April 17, 2018
Some people refer to incredible timing as a coincidence, but I find God-incidence much more plausible and easier to believe! God is with us. God cares about our lives. And God knew when my son would be ready to unpack a dozen heavy boxes of books kept in storage for over seven years.
Most of those books came from his religious studies at Stetson, Vanderbilt, and Marquette, providing a range of perspectives in theology I wanted to know more about but feared were over my head! And then “suddenly” I received an email from Crossway, announcing the availability of an advance reader copy of Biblical and Theological Studies: A Student’s Guide to review.
Not only did the title appeal to me, the purpose stated at the topic of the cover challenged me: “Reclaiming The Christian Intellectual Tradition.” What a great idea!
We’re not dumb! But when it comes to theological premises, we (at least, I) might be ignorant. So, before tackling two or three huge boxes of texts on the topic, I dove into this study guide by Michael J. Wilkins and Erik Thoennes, who apparently knew I needed something accessible, conversational, concise and to the point (without tangents), making what could be difficult concepts understandable to me and, undoubtedly, to you.
In the Introduction, for example, we read:
“God has spoken. This whole book is about those three simple words. That God has personally, truthfully, and sufficiently revealed himself in the Bible is the assumption of our understanding of the study of the Bible….”
“Biblical studies is an academic discipline that seeks to understand the Bible as God intended when he inspired its human authors. The study of theology is the effort to summarize the overall teaching of the Bible so it can be meaningfully applied to our lives.”
This practical application begins with our need to focus on what God emphasizes, rather than what we think or expect.
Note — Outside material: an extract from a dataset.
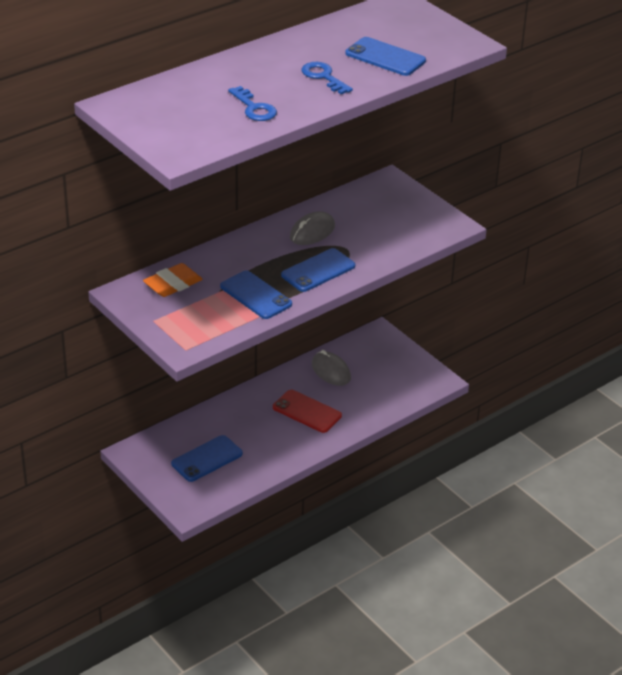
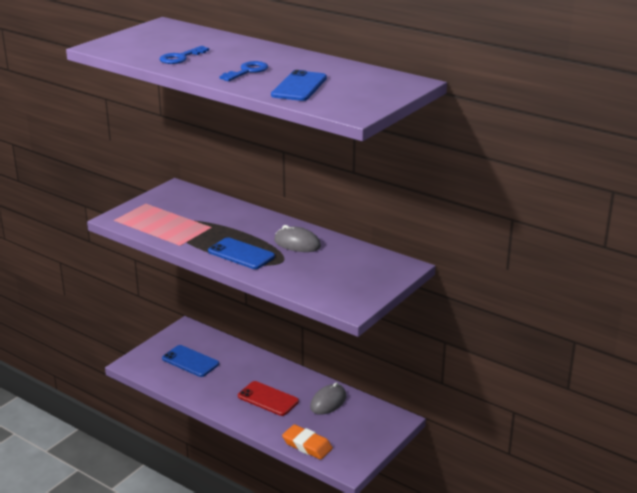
camera: 75 degrees right, 10 degrees down
(173, 284) = (194, 202): orange eraser -> orange eraser (307, 445)
(255, 295) = (194, 234): blue phone -> none
(307, 411) = (268, 399): red phone -> red phone turned 75 degrees counterclockwise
As the authors point out:
“Your basic beliefs, assumptions, and attitudes will determine how you approach your quest for truth. How you define God, humans, and the purpose of life will shape your experience in learning and also determine your methods of learning.”
With “theo” referring to God and “ology” to the study of, our theology will be based on who we believe God is and how we read God’s Word to us in scripture. Hopefully, we’ll read the Bible with humility, prayer, awe, praise, worship, and prayerful dependence on the Holy Spirit to enlighten us and guide our understanding.
The back of the book contains a glossary, additional resources, and “Questions For Reflection” that will help us to focus on God as revealed in the Bible and, perhaps, even redirect our thinking, especially if our fears, prejudices, or opinions, which began in childhood, haven’t been updated into an adult view of the Christian faith and our Father in Heaven.
As the authors state: “Both the purity and unity of the church are at stake in this matter.”
Why? We ARE the church! Before we draw others to Christ or minister accurately, lovingly, and well in His name, we need to settle within ourself our beliefs from a prayerful, biblical point of view. This book will help us to do that as we reclaim Christian intellectual traditions for ourselves and the church Body of Christ – so in need of truths meant to heal, embrace, and unite us in Jesus' Name.